Exercise aim | The response should repeat word for word every line below from the one with "407 750 23.91" to the one with "140 656 79.36", inclusive, and nothing else; leave pictures out.

Input |
==*==

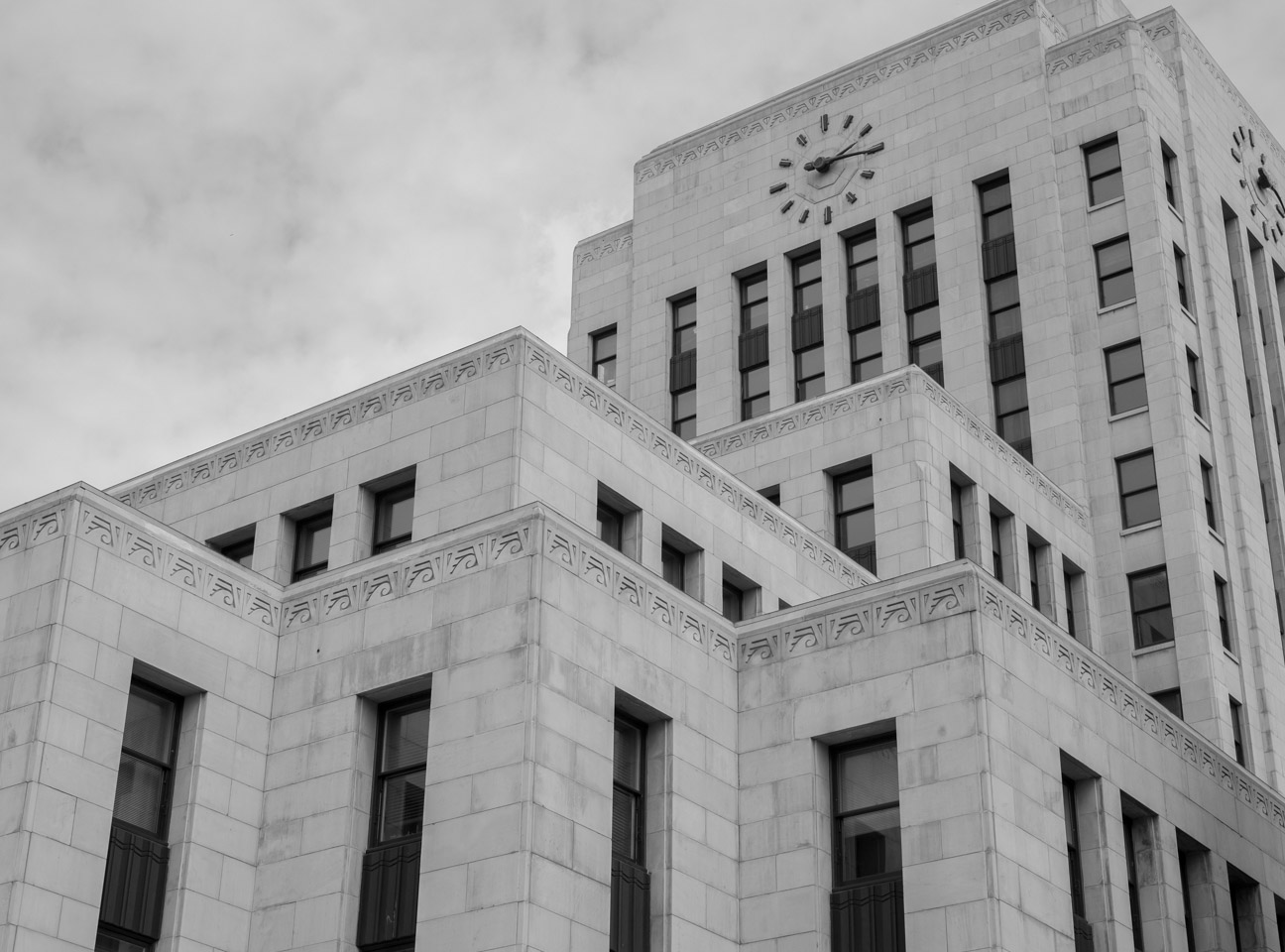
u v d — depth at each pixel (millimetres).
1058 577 56688
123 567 32094
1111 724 36000
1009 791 31766
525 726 30391
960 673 32469
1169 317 60531
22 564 31688
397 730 32906
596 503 39375
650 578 34219
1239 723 57312
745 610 42562
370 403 40812
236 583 34188
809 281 68375
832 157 69375
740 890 33531
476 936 29266
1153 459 59219
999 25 67875
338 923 31016
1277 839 41094
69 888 29375
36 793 29328
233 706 33156
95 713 30750
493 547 32594
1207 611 56656
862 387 53156
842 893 32594
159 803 31891
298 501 40750
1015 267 64062
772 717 34625
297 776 32875
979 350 62844
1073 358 61594
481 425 38656
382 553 34219
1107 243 62875
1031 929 30922
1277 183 74312
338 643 33781
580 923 29859
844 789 33781
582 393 40031
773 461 53875
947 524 51688
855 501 52375
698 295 70500
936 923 30797
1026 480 56719
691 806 33125
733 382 67750
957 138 66875
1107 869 34062
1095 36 65812
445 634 32375
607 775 31516
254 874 32406
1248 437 64000
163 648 32250
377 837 32094
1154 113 64562
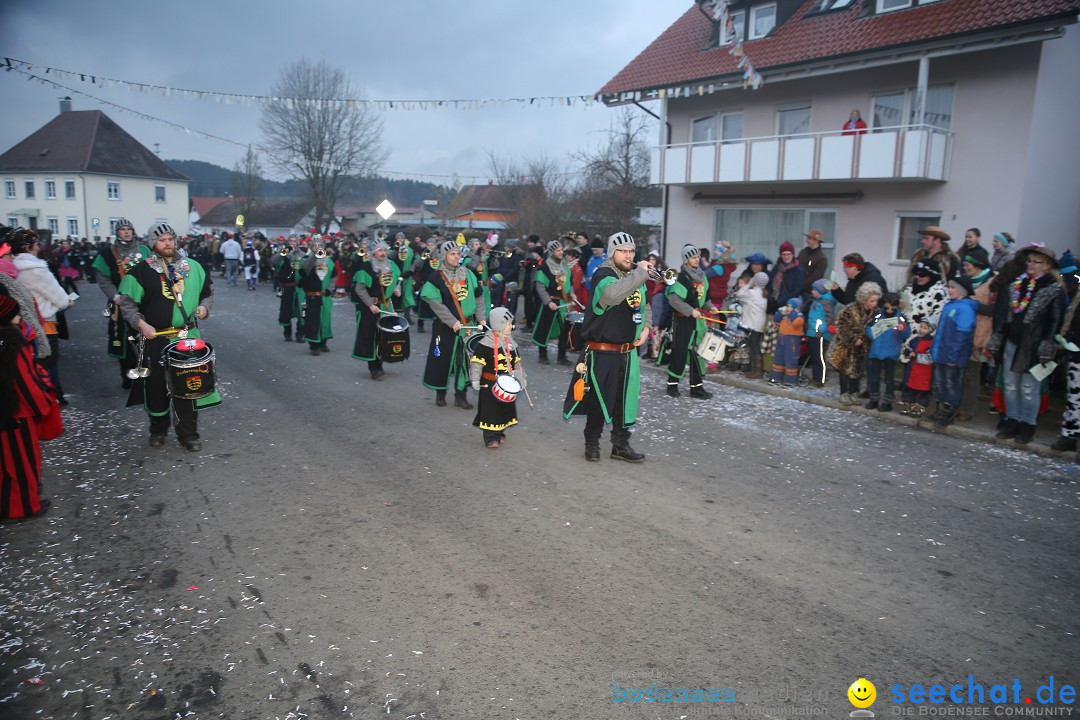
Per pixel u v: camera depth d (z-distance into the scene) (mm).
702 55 19875
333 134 34750
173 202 54562
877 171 15609
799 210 18406
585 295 12422
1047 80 14422
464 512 5359
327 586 4234
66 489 5750
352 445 7008
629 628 3820
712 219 20266
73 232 50781
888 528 5203
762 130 19031
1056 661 3617
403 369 11039
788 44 17547
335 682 3354
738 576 4422
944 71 15500
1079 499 5852
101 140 51938
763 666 3512
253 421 7840
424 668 3459
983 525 5293
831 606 4090
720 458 6789
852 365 8648
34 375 5047
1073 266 7633
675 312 9195
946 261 8508
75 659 3521
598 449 6625
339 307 20156
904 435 7703
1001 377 7430
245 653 3572
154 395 6566
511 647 3635
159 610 3957
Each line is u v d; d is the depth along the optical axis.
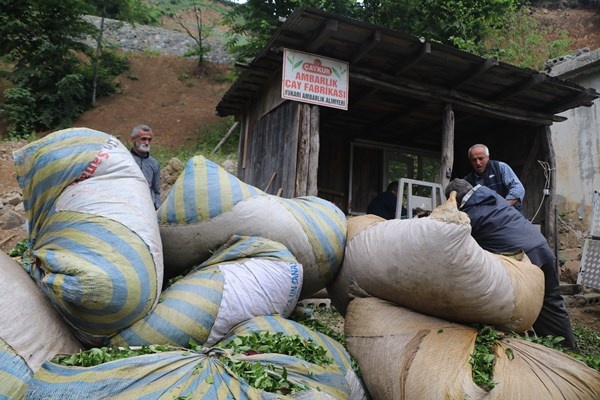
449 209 2.38
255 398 1.83
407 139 9.25
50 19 16.89
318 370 2.24
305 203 3.22
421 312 2.67
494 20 13.10
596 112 9.37
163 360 1.93
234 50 15.38
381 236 2.76
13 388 2.02
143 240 2.41
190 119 17.53
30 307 2.23
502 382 2.16
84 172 2.51
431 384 2.21
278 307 2.71
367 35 5.34
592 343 5.04
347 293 3.09
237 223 2.88
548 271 3.36
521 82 6.38
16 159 2.59
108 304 2.17
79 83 17.19
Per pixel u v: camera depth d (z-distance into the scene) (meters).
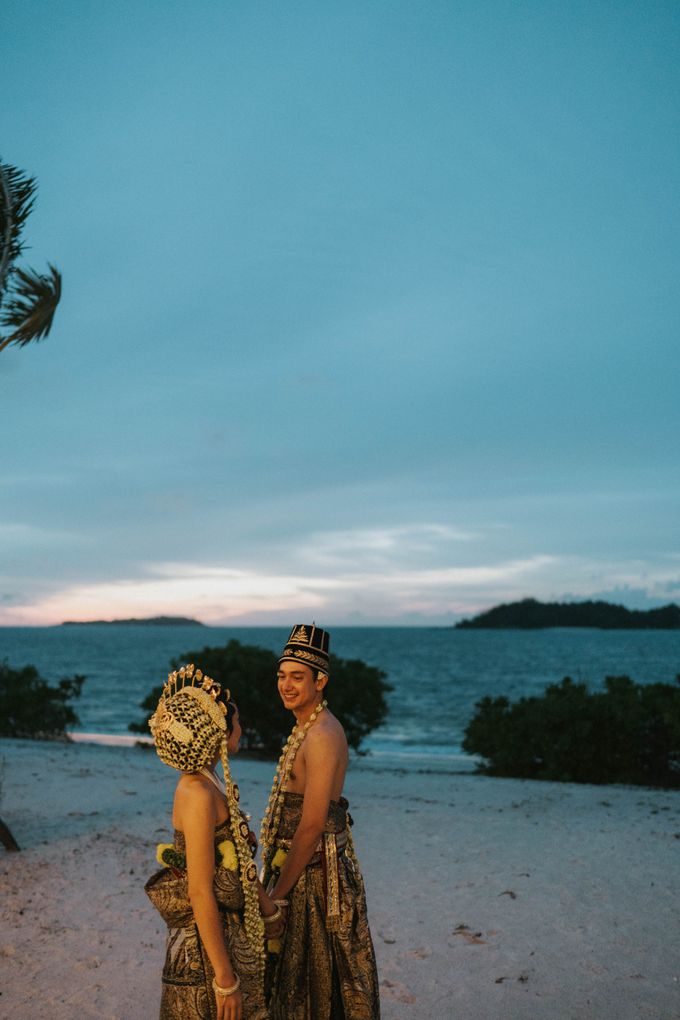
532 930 5.44
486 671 84.75
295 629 3.29
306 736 3.19
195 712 2.75
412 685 64.69
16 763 12.85
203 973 2.73
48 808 9.20
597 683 66.56
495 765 14.40
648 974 4.71
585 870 6.92
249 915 2.81
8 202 7.38
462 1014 4.23
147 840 7.75
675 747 13.34
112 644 188.62
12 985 4.50
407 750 23.91
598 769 13.39
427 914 5.78
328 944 3.06
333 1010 3.05
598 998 4.41
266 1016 2.83
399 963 4.89
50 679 65.62
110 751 16.14
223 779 2.93
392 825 8.88
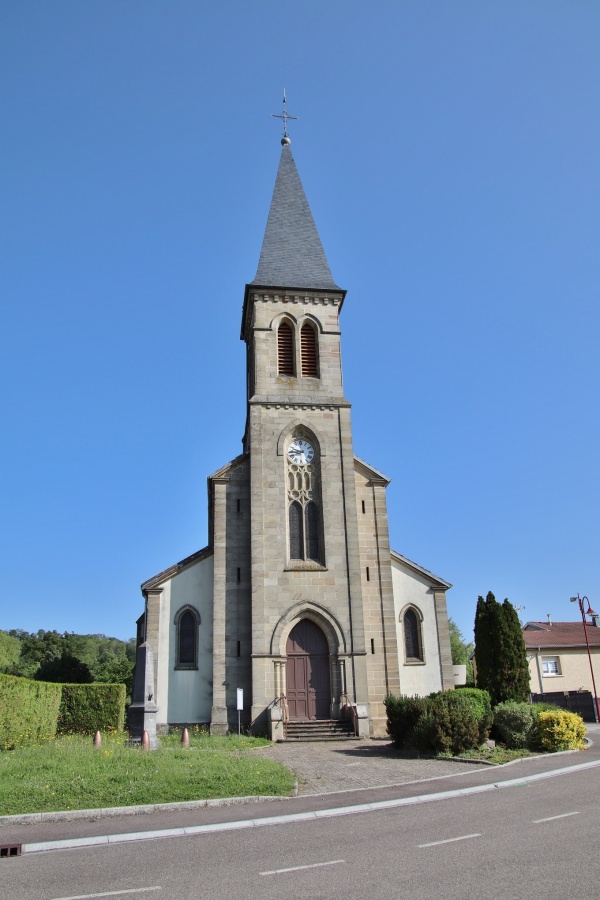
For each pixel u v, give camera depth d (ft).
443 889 29.22
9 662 193.47
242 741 89.20
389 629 109.09
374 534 114.11
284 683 102.99
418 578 115.96
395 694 105.60
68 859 35.76
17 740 73.92
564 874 30.86
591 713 127.65
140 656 79.36
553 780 59.31
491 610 95.50
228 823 43.06
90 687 98.94
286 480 112.68
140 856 36.04
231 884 30.78
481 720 77.30
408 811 46.83
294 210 132.98
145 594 109.91
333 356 120.47
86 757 59.82
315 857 35.04
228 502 113.19
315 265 126.41
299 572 107.34
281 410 115.85
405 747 82.38
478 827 41.01
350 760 74.13
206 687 106.01
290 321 121.80
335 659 104.58
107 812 45.70
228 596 108.17
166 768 55.77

==*==

Result below |
407 750 23.91
598 769 13.39
427 914 5.78
328 944 3.06
333 1010 3.05
598 998 4.41
266 1016 2.83
399 963 4.89
50 679 65.62
110 751 16.14
223 779 2.93
392 825 8.88
For each pixel u v, give camera depth d (ft).
443 889 29.22
9 662 193.47
242 741 89.20
389 629 109.09
374 534 114.11
284 683 102.99
418 578 115.96
395 694 105.60
68 859 35.76
17 740 73.92
564 874 30.86
591 713 127.65
140 656 79.36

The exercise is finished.